Minério de ferro lidera receitas, mas metais estratégicos ganham espaço
O minério de ferro manteve a posição de principal produto, gerando R$96,5 bilhões em vendas. O volume exportado cresceu 3,2%, enquanto o preço médio internacional subiu 4,5% no período. Outros metais também tiveram contribuição relevante: o alumínio registrou faturamento de R$12,8 bilhões (alta de 11,3%) e o níquel, R$9,4 bilhões (aumento de 14,7%). Ambos são considerados essenciais para a transição energética e a fabricação de baterias.
Demanda global sustenta crescimento, mas riscos geopolíticos preocupam
Segundo o presidente do Ibram, Raul Jungmann, o resultado positivo é fruto da estabilidade da demanda internacional, especialmente da China e da Índia. “Estamos colhendo os frutos de investimentos feitos nos últimos anos, mas devemos ficar atentos aos riscos geopolíticos e às volatilidades cambiais”, afirmou. Jungmann destacou que o setor tem ampliado sua participação no Produto Interno Bruto (PIB) brasileiro, chegando a 4,5% no primeiro semestre.
Impactos regionais e geração de empregos
O crescimento do faturamento teve reflexos diretos nas regiões produtoras. Minas Gerais, maior estado minerador, respondeu por 42% do total, com R$63,3 bilhões. O Pará, segundo maior, contribuiu com R$45,2 bilhões (30% do total). Juntos, os dois estados concentram 72% da produção nacional. O setor gerou 185 mil empregos diretos no semestre, aumento de 2,1% ante o mesmo período de 2025.

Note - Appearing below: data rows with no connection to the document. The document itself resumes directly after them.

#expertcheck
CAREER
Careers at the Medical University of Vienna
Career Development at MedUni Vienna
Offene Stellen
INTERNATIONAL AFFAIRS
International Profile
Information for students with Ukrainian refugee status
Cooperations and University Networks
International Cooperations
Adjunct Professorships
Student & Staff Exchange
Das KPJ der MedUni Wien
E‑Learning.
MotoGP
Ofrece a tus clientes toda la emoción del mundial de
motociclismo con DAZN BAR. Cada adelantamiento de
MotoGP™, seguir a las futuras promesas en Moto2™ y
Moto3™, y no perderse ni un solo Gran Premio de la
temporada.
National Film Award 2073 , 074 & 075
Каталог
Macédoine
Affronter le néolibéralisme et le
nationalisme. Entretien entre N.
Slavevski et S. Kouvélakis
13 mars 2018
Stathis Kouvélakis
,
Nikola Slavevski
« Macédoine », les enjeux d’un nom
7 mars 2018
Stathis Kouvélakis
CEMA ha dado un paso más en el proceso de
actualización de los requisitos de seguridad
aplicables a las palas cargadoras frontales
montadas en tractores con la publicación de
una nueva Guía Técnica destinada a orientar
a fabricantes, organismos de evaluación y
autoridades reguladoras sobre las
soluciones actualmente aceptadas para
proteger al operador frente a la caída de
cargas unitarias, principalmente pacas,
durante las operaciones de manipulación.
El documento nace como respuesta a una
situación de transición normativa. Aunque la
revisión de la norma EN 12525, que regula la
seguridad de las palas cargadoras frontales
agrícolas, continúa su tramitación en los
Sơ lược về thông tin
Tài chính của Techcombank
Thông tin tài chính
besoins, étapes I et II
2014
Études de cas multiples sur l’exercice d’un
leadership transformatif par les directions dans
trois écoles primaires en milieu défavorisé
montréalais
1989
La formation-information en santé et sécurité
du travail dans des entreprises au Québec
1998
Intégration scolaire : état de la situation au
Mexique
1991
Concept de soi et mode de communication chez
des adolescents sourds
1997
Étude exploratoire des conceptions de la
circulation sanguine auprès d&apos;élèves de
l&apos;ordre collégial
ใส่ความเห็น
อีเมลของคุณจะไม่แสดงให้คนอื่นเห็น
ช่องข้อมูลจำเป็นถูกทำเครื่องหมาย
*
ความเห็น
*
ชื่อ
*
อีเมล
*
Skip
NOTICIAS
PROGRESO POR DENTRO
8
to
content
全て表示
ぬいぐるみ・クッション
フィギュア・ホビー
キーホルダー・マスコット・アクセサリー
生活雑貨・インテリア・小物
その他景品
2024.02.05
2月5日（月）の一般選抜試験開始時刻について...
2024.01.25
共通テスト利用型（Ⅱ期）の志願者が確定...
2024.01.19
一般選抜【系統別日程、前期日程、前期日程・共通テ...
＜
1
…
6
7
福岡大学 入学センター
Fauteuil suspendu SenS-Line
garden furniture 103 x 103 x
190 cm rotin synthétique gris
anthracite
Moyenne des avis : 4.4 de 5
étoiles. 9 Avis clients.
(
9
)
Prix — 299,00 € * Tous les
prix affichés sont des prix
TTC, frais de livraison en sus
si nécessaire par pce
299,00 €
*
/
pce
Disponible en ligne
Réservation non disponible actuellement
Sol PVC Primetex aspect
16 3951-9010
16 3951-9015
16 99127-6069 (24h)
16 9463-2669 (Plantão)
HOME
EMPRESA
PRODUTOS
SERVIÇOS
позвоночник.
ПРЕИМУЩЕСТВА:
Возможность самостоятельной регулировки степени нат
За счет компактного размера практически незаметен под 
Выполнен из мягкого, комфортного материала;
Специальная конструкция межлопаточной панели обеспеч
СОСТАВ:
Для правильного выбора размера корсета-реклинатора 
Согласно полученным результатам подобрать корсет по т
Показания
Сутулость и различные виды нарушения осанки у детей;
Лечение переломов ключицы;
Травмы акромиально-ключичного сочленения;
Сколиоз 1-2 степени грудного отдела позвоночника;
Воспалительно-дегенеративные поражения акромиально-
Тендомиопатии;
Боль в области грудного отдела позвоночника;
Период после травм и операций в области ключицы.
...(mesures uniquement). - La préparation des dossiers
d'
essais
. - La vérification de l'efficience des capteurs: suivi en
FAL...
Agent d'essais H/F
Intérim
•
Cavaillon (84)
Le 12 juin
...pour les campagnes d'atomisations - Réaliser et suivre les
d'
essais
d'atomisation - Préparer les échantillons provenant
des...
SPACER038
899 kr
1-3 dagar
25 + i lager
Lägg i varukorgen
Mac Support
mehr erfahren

Exportações e balança comercial
As exportações do setor mineral somaram US$28,4 bilhões no primeiro semestre, alta de 6,9% em relação ao ano anterior. O saldo da balança comercial mineral foi positivo em US$16,2 bilhões, contribuindo para o superávit da balança comercial brasileira. O minério de ferro representou 72% do valor exportado, seguido pelo cobre (8%) e ouro (6%).
Perspectivas para o segundo semestre
O Ibram projeta que o faturamento anual de 2026 ultrapasse R$300 bilhões, caso as condições de mercado se mantenham. No entanto, a entidade alerta para possíveis impactos da desaceleração econômica na China e das eleições nos Estados Unidos sobre os preços das commodities. “O cenário é otimista, mas monitoramos de perto as variáveis externas”, concluiu Jungmann.